There are a lot of debates in the SOA space. One of those debates is about centralised vs. decentralised data. Recently I reviewed an architecture that on the face of it seemed to use decentralised data. But after digging a bit deeper I noticed that someone had been cheating a bit.
One of the key principles in SOA design is respecting service boundaries. We need to create loosely coupled services. I recently reviewed an architecture that seemed to tick all the boxes. Overall it was quite well done but I had a nagging feeling that something wasn’t quite right. I finally figured it out – and in hindsight it was obvious.

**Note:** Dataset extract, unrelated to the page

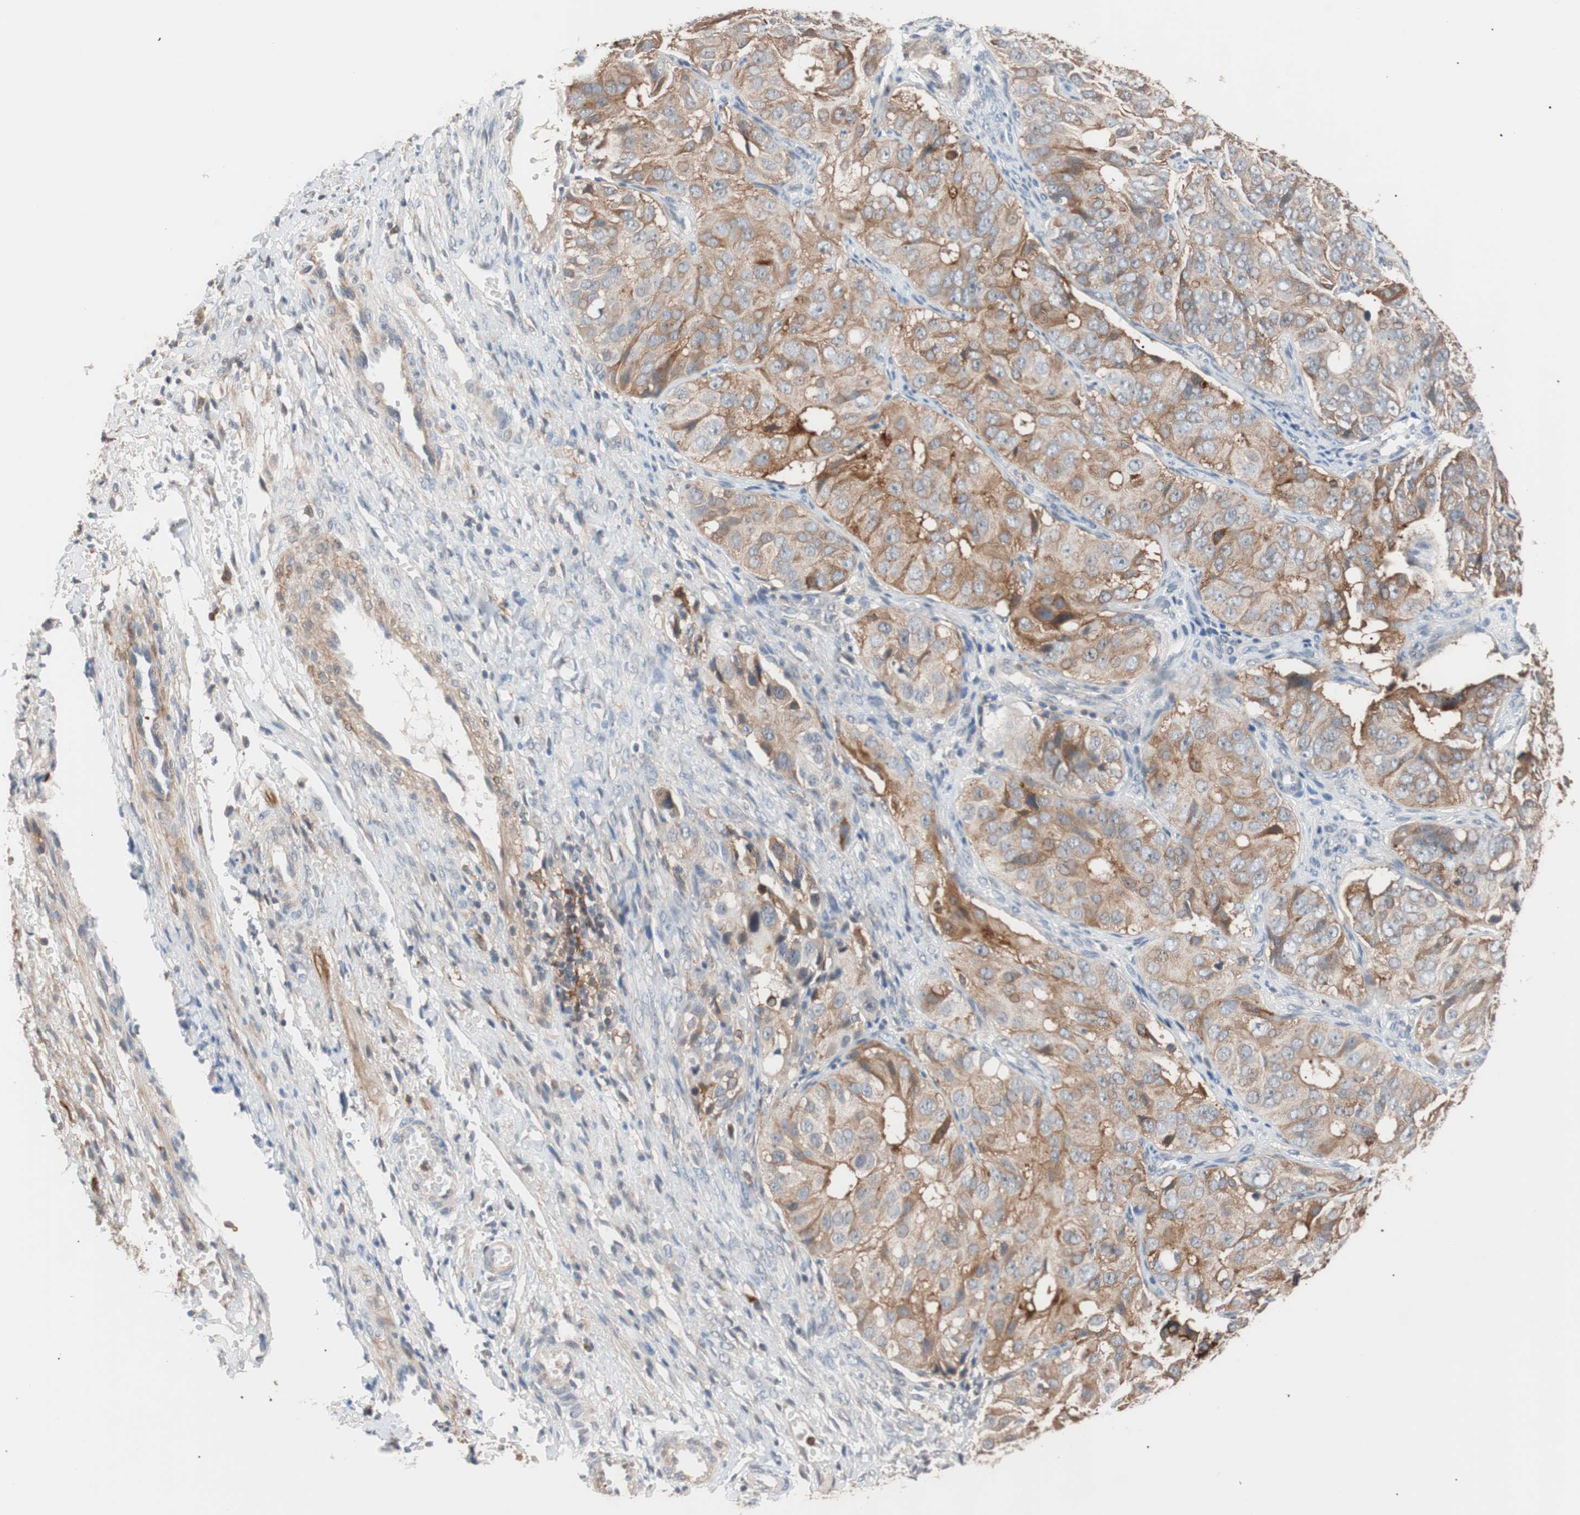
{"staining": {"intensity": "moderate", "quantity": ">75%", "location": "cytoplasmic/membranous"}, "tissue": "ovarian cancer", "cell_type": "Tumor cells", "image_type": "cancer", "snomed": [{"axis": "morphology", "description": "Carcinoma, endometroid"}, {"axis": "topography", "description": "Ovary"}], "caption": "A histopathology image of ovarian endometroid carcinoma stained for a protein demonstrates moderate cytoplasmic/membranous brown staining in tumor cells.", "gene": "LITAF", "patient": {"sex": "female", "age": 51}}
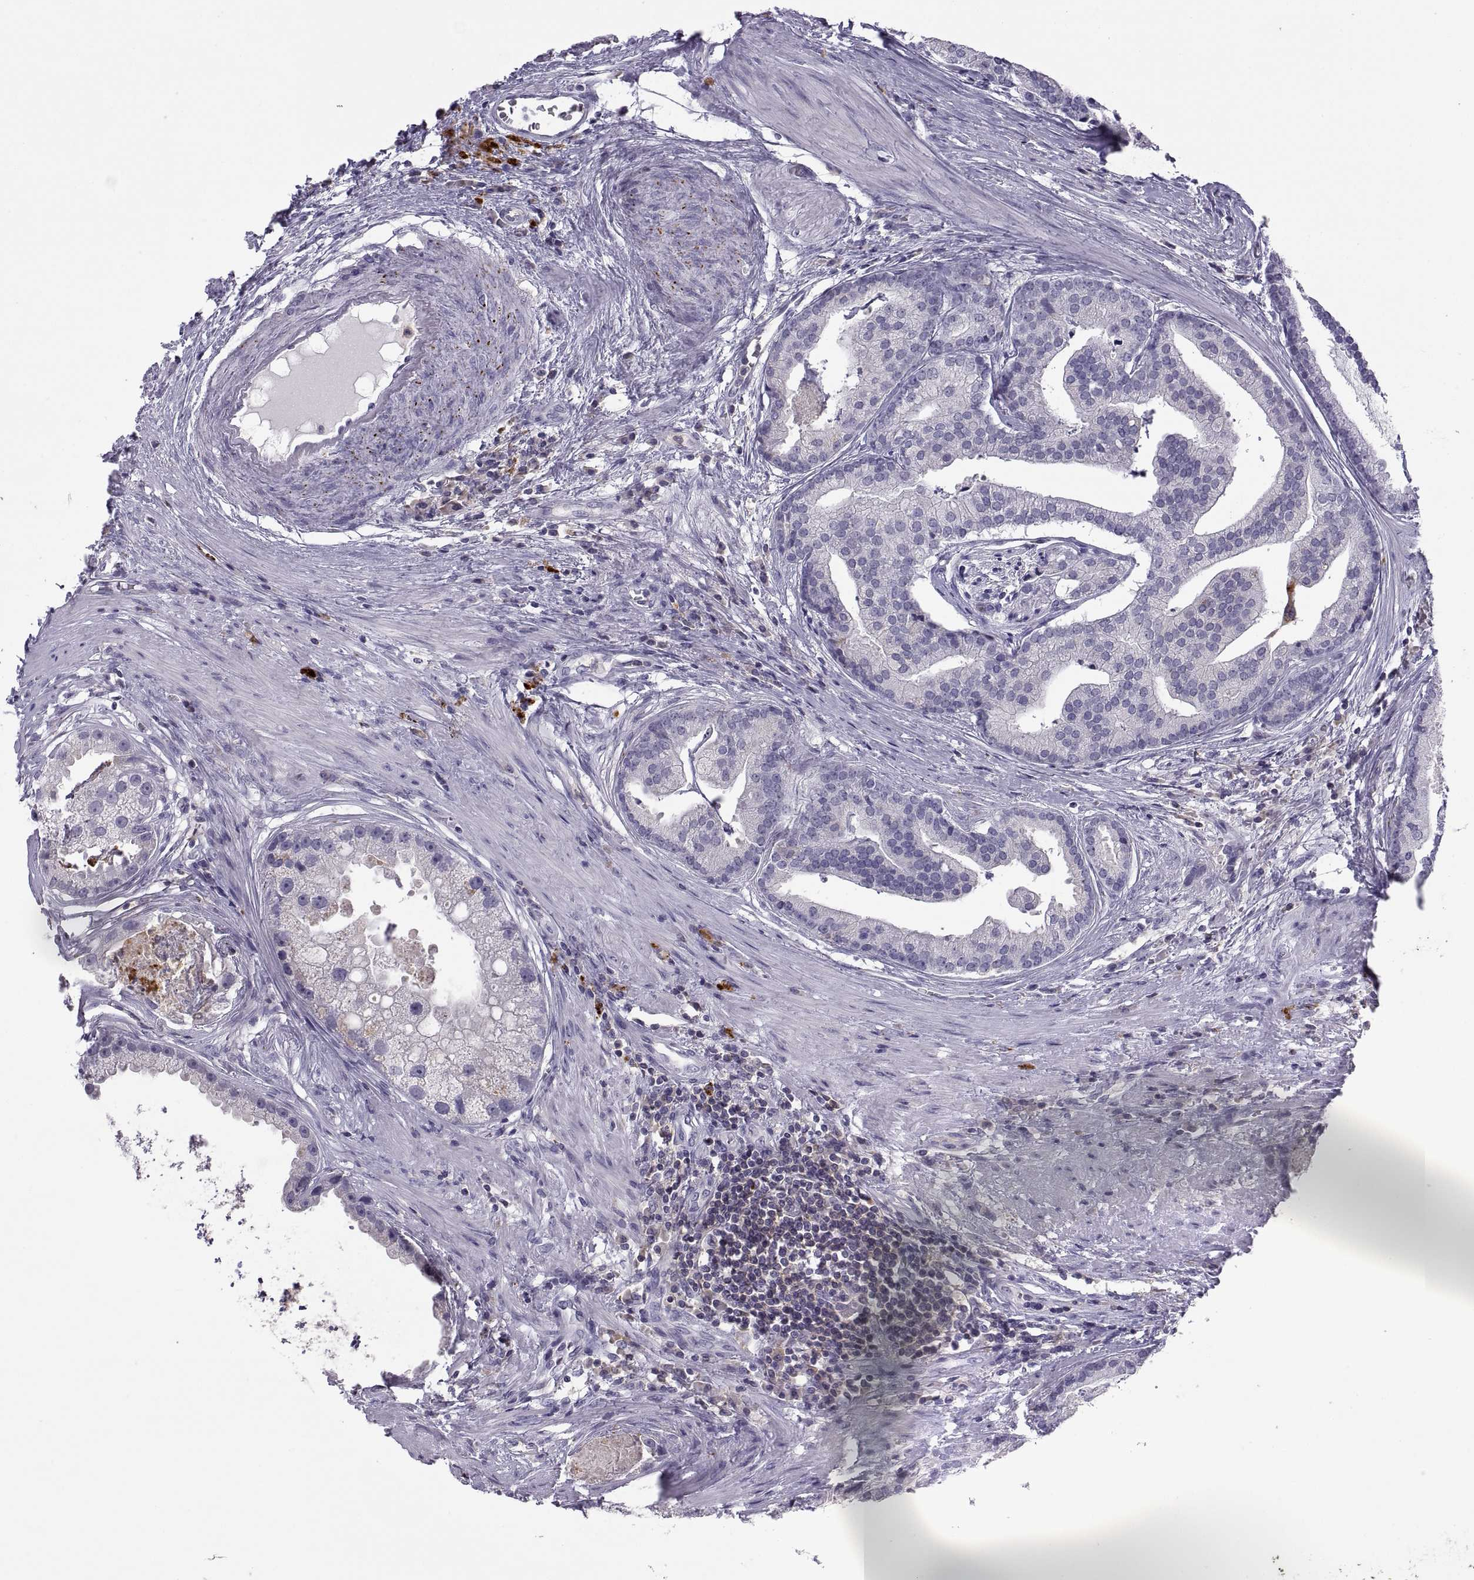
{"staining": {"intensity": "negative", "quantity": "none", "location": "none"}, "tissue": "prostate cancer", "cell_type": "Tumor cells", "image_type": "cancer", "snomed": [{"axis": "morphology", "description": "Adenocarcinoma, NOS"}, {"axis": "topography", "description": "Prostate and seminal vesicle, NOS"}, {"axis": "topography", "description": "Prostate"}], "caption": "A histopathology image of adenocarcinoma (prostate) stained for a protein displays no brown staining in tumor cells.", "gene": "RGS19", "patient": {"sex": "male", "age": 44}}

It turns out that even though service boundaries were well defined and adhered to at the front end, the back end was another story. I didn’t spot the problem immediately because services didn’t share physical data stores – they were physically separate databases. The trouble was that some clever developer decided to create cross-database queries. Service A needed a bit of data that was in Service B’s domain and rather than getting the data via a service call, the developer went via the back door!
The benefit of this approach is obvious: it’s quick. Quick at development time and quick at runtime (performance of a cross-database query will be far better than a service call)
The downside: it’s rubbish. It’s violating one of the fundamental principles of SOA. Now there’s tight coupling between two services and Service B is no longer autonomous. People working on it may have no idea that someone is relying on the schema not to change or the data store not to move.
In SOA, distributed data does not (necessarily) mean physically distributed – it means logically distributed.
There is nothing with having multiple services having their data store on the same physical server. Although I personally wouldn’t do it, you could even have multiple services in the same database on that server – provided each data store is an island (e.g. in SQL Server making sure tables are owned by different users).
As we’ve see in this example – having physically different data stores doesn’t mean that architecture has decentralised data.
My advice: if you need centralised data then design for it from the start. If you design for decentralised data then don’t cheat. If you cheat, you’ll get the worst of both worlds.